▶ **ACTIVITY**:
Identify every line in the entries below that contains the word "printed" and copy each such line in full.

▶ **MATERIAL PROVIDED**:
Start of Block

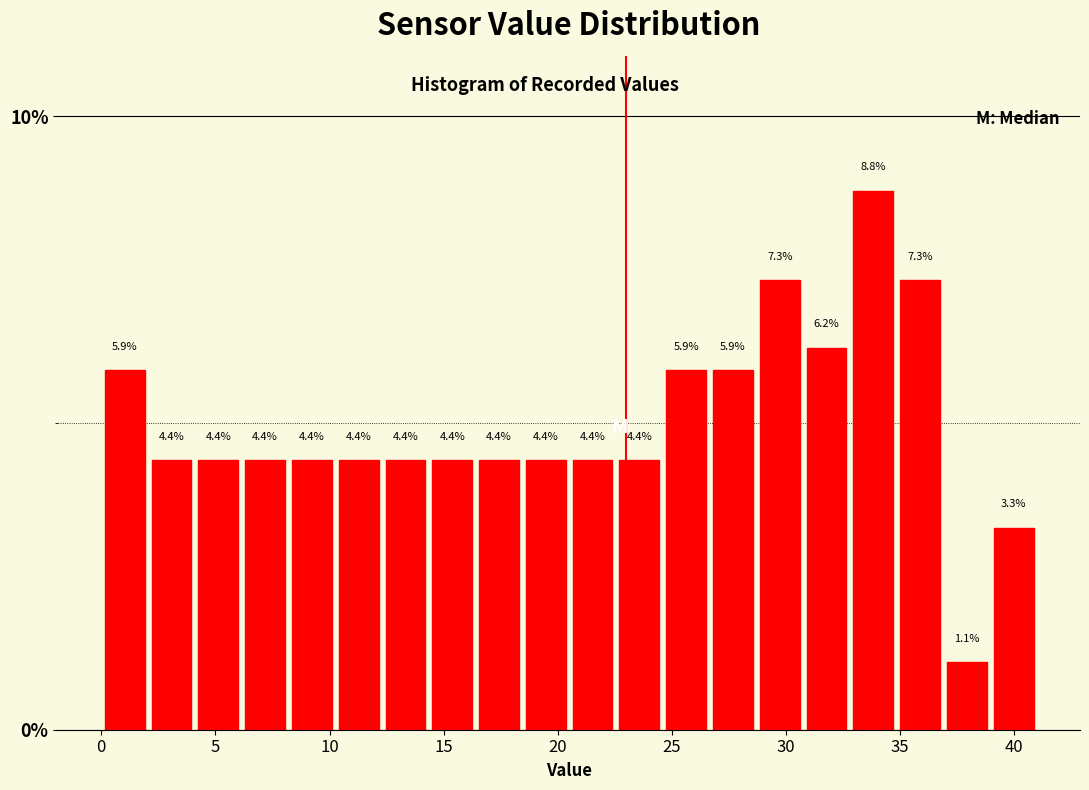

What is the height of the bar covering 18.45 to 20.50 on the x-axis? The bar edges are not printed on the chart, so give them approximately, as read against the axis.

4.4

End of Block
Start of Block

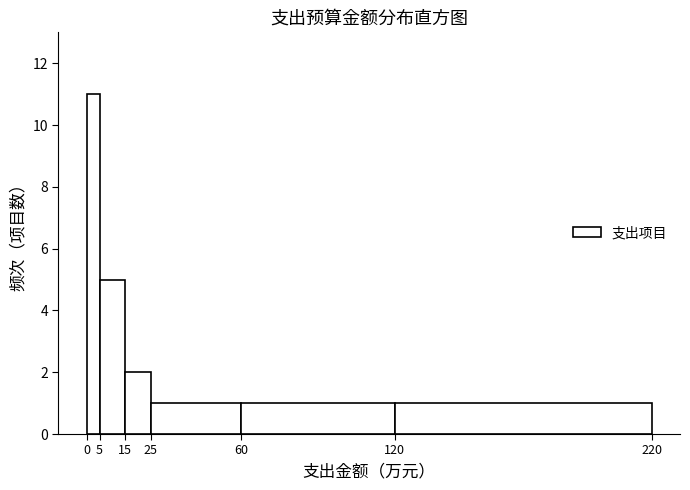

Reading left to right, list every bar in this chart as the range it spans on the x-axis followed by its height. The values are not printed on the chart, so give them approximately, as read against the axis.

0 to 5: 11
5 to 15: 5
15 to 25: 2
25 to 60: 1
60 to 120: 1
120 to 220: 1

End of Block
Start of Block

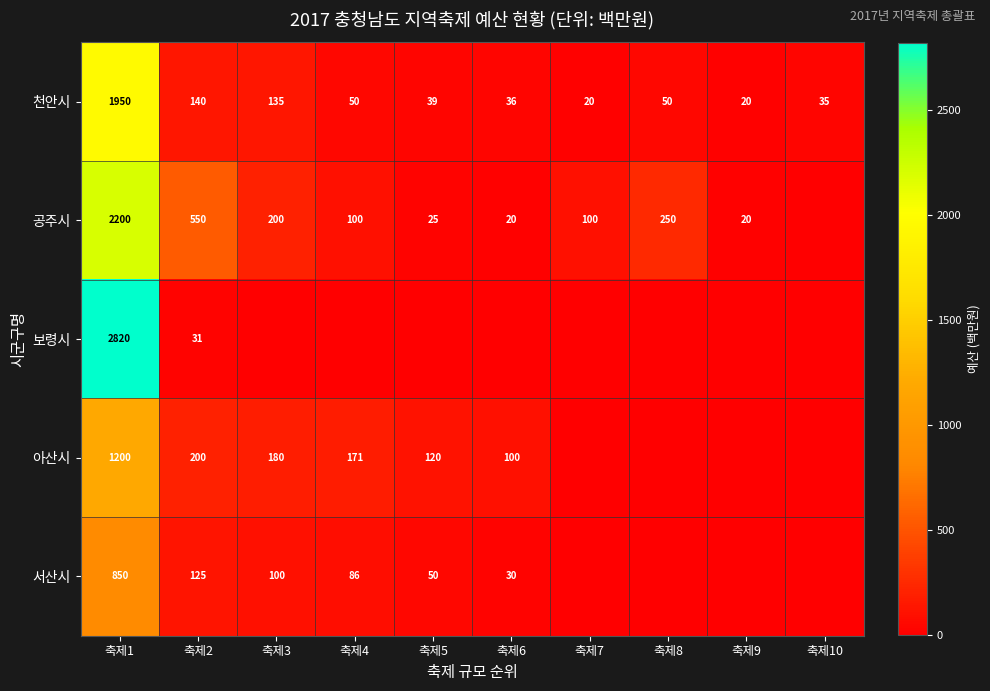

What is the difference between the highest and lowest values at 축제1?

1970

End of Block

▶ **THE COMPLETED TASK**:
What is the height of the bar covering 18.45 to 20.50 on the x-axis? The bar edges are not printed on the chart, so give them approximately, as read against the axis.
Reading left to right, list every bar in this chart as the range it spans on the x-axis followed by its height. The values are not printed on the chart, so give them approximately, as read against the axis.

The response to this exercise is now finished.